“世界最高のモチベーションカンパニー”を目指した健康経営の取り組みとは? 画像 “世界最高のモチベーションカンパニー”を目指した健康経営の取り組みとは?

人材

 いよいよ改正労働安全衛生法によるストレスチェックの義務化がスタート。社員のメンタルヘルス対策が求められる中で、“世界最高のモチベーションカンパニーになる”と公言している会社がある。それが意味するものとは一体何なのか? 株式会社リンクアンドモチベーション グループデザイン本部の川村宜主マネージャーに話を伺った。

■組織課題を可視化する

 リンクアンドモチベーションは2000年の設立以来、モチベーションを切り口とするコンサルティング事業を展開してきた。では、どうすれば社内のモチベーションを高められるのか。そのキーとなるのが、会社と社員が相思相愛な関係にあること。両者が求めるものを互いに理解することが、モチベーション向上の第一歩になるという。

 そこで同社では独自診断プログラム「4eyes」を使い、組織課題を可視化する取り組みを行っている。社員に対してアンケートを取り、その結果を期待度と満足度の縦横軸でグラフ化。
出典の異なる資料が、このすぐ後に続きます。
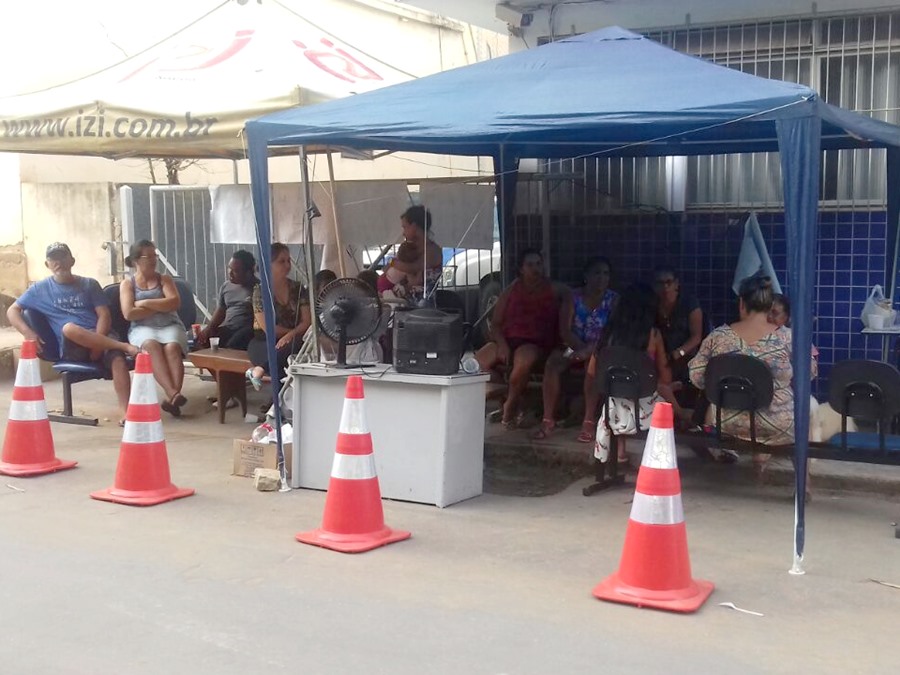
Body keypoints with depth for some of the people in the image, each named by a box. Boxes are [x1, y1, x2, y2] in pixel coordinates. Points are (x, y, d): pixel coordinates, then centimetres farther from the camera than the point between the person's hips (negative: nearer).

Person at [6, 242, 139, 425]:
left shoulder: (89, 284, 17)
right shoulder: (40, 289, 18)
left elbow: (104, 316, 7)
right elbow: (12, 311, 15)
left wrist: (97, 343, -12)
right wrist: (27, 332, -7)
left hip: (100, 337, 1)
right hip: (71, 347, -1)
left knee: (117, 357, -34)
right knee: (69, 327, -37)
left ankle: (126, 411, -47)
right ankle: (125, 346, -34)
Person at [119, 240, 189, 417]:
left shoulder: (164, 279, 17)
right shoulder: (127, 283, 12)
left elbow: (175, 303, -2)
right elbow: (129, 313, -4)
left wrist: (145, 303, -4)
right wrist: (161, 306, -2)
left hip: (170, 326, 1)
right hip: (143, 329, -1)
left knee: (172, 347, -34)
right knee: (152, 345, -37)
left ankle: (171, 397, -48)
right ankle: (172, 394, -51)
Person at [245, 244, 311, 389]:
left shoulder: (297, 288, 9)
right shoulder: (260, 290, -2)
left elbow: (307, 321, 0)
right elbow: (267, 328, -8)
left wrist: (290, 335, -20)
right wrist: (294, 330, -5)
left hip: (292, 342, 4)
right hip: (264, 342, -4)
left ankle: (258, 370, -28)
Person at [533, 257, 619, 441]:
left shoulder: (613, 299, -1)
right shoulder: (573, 297, 2)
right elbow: (565, 331, -5)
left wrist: (590, 350, -25)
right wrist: (582, 348, -23)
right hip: (574, 347, 2)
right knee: (553, 361, -30)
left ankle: (589, 421, -35)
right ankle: (548, 419, -27)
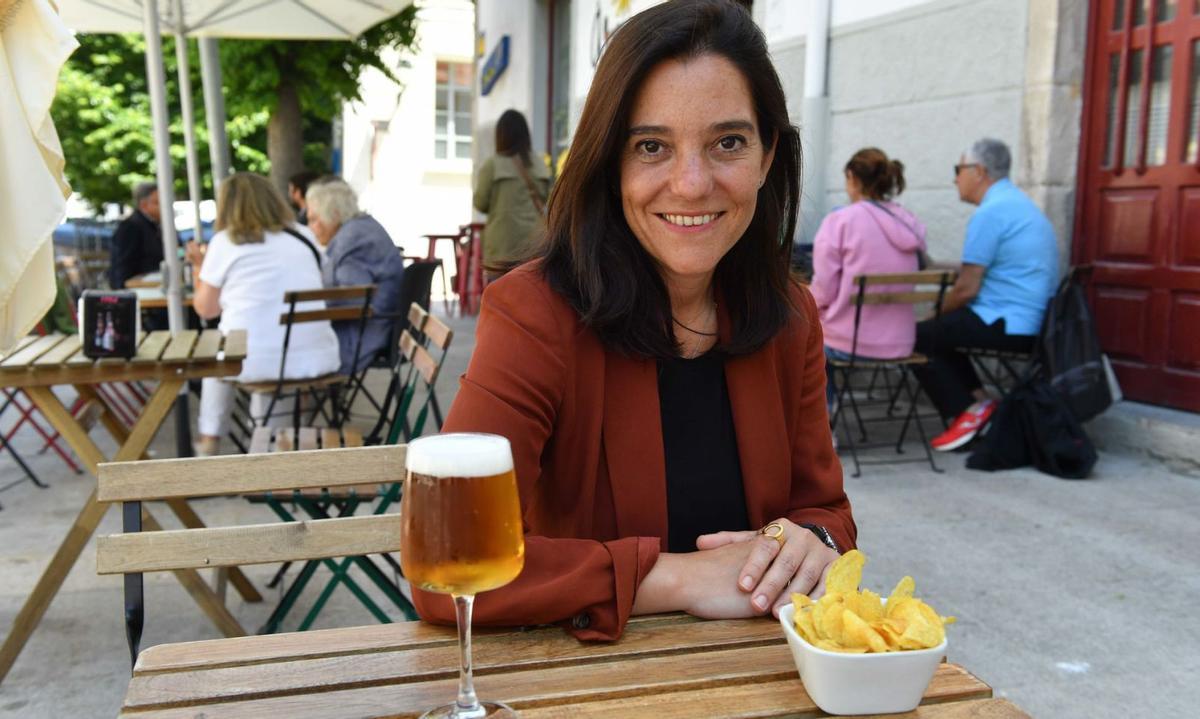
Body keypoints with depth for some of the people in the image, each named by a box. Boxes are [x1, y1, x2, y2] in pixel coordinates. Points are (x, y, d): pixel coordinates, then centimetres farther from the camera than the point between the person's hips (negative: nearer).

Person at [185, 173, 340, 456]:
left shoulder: (225, 241, 0)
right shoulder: (304, 236, 10)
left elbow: (206, 309, 5)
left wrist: (199, 267, 22)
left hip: (255, 362, -3)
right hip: (315, 359, 3)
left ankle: (209, 441, 40)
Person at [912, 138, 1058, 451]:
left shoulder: (990, 213, -15)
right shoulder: (1020, 204, 17)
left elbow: (967, 289, -17)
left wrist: (939, 314, 3)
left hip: (1008, 325, -10)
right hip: (1033, 323, 10)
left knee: (917, 338, 0)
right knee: (939, 331, 22)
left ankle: (967, 412, 2)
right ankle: (978, 399, 12)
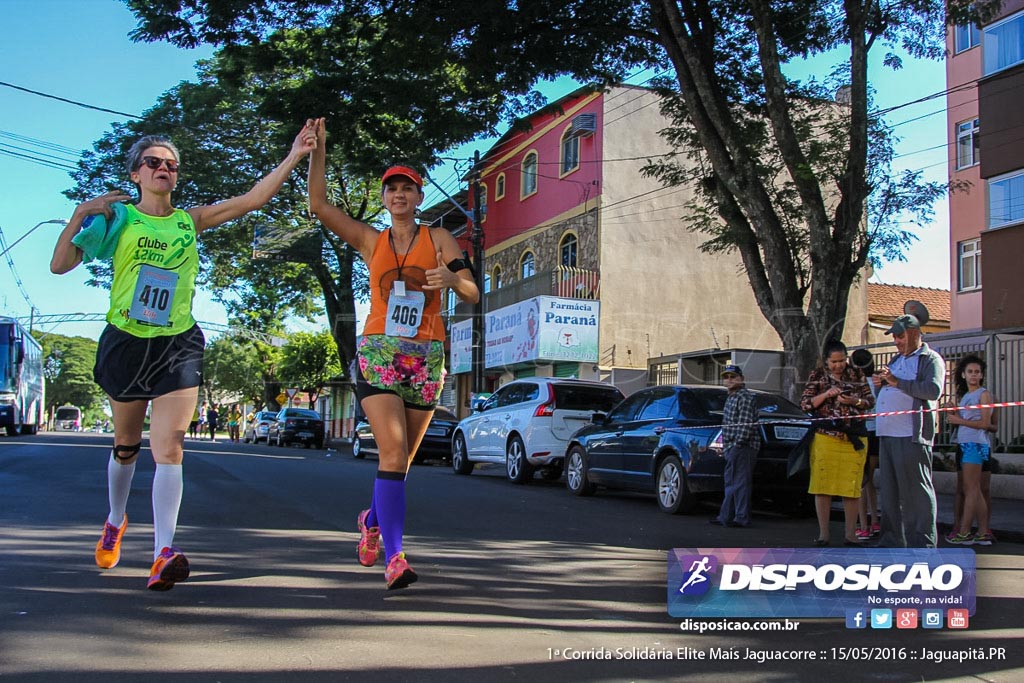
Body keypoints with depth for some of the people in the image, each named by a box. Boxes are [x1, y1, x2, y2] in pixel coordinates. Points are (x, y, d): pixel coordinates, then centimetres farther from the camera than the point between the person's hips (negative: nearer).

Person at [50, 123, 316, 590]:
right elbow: (60, 265, -2)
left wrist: (293, 156, -8)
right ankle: (115, 523, 42)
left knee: (168, 447, -14)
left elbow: (253, 199, -1)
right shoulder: (116, 218, 1)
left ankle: (163, 554, -21)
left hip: (178, 346, 0)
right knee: (126, 446, 16)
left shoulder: (190, 221, 6)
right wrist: (80, 214, -15)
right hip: (125, 342, 0)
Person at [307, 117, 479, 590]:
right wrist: (317, 151, -7)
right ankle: (394, 558, -18)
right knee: (392, 453, -17)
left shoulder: (439, 239, 8)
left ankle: (373, 519, 37)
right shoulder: (370, 241, 11)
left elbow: (472, 294, -1)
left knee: (402, 459, 9)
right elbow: (319, 205, 2)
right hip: (378, 352, -1)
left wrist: (453, 279, -23)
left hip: (427, 357, 1)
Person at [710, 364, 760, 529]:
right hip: (733, 448, 11)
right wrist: (726, 446, 20)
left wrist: (737, 444, -20)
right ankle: (726, 517, 17)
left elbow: (746, 423, -19)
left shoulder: (745, 397, -10)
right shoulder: (732, 397, 22)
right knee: (731, 482, 12)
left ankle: (741, 518, -7)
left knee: (740, 482, -9)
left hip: (742, 447, -11)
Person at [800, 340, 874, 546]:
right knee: (822, 486, -1)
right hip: (825, 437, -1)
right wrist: (826, 395, -13)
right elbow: (805, 404, 1)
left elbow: (870, 401, 10)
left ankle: (850, 534, 13)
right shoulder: (817, 376, 6)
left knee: (852, 487, 2)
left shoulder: (857, 375, 9)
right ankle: (823, 533, 9)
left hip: (854, 439, 1)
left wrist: (854, 401, -10)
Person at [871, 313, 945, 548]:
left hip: (912, 436, -8)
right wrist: (879, 383, 10)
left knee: (916, 490, -7)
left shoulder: (931, 359, 1)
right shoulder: (896, 360, 25)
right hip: (886, 434, 8)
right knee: (889, 490, 10)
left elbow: (934, 389, -18)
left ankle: (922, 543, -3)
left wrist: (897, 382, -19)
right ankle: (891, 541, 16)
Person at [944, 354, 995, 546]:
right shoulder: (964, 396, 21)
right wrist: (953, 415, 2)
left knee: (971, 489, -9)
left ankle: (964, 532, -11)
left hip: (976, 444, -8)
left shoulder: (983, 394, -2)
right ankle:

期待度が高くて満足度が低いものは“課題”、期待度も満足度も高いものは“強み”など……各課題における優先度を明らかにしようというものだ。

 これを一歩進めて社内の健康経営状態を把握するため、同社では今年から生活習慣、上司特性、職場特性、仕事環境の4事象にフォーカスした調査を実施。仕事環境であれば「仕事のペースや進め方を自分で進められるか」、生活習慣であれば「定期的にスポーツを行っているか」というように、設問の結果を「4eyes」によってグラフ化している。

 こうした調査をリンクアンドモチベーションでは、半年に1回実施しているという。さらに調査結果を元にした研修も相当な回数で実施され、生活習慣病対策に健康管理のアプリを提供しているが、何よりも大切なのは現場へのフィードバックということだ。例えば、ある部署で生活習慣が問題とされたら、その対策に会社として取り組むと伝えること。そのためにも重要となるのが、コミュニケーションの活性化だという。

■コミュニケーションの活性化で視界を共有する

 リンクアンドモチベーションでは全社を挙げて、コミュニケーションの機会を増やすことに取り組んでいる。社内新聞を月に1回、社内報を3か月に1回発刊。イントラネットでも様々な情報を展開するし、上司との面談や全社総会も3か月に1回行う。生活習慣の改善アプリを提供して、その結果を元に社員の間で会話の機会を作るのも、コミュニケーション活性化の一環だ。実際に導入した部署では、ウォーキングや自主サークルなどの取り組みが始まっているという。

 また、コミュニケーションのツールとしては、経営の仕方や物事の考え方をまとめた「DNAブック」と、創業からのターニングポイントと意思決定の過程をまとめた「ヒストリーブック」がある。これは組織の拡大にともない、多様化していく社員の意志を束ねるためのもの。特に、DNAブックの内容については、定期的に社内でテストを行っているというから驚きだ。

 社員の望みを理解して、そこからブレることなく会社環境を改善すること。一方で会社側も総会や社内メディアを通じて、その時々で社員に求めるものを伝えていく。One for All,All for One、それがリンクアンドモチベーションの目指す会社のあり方だ。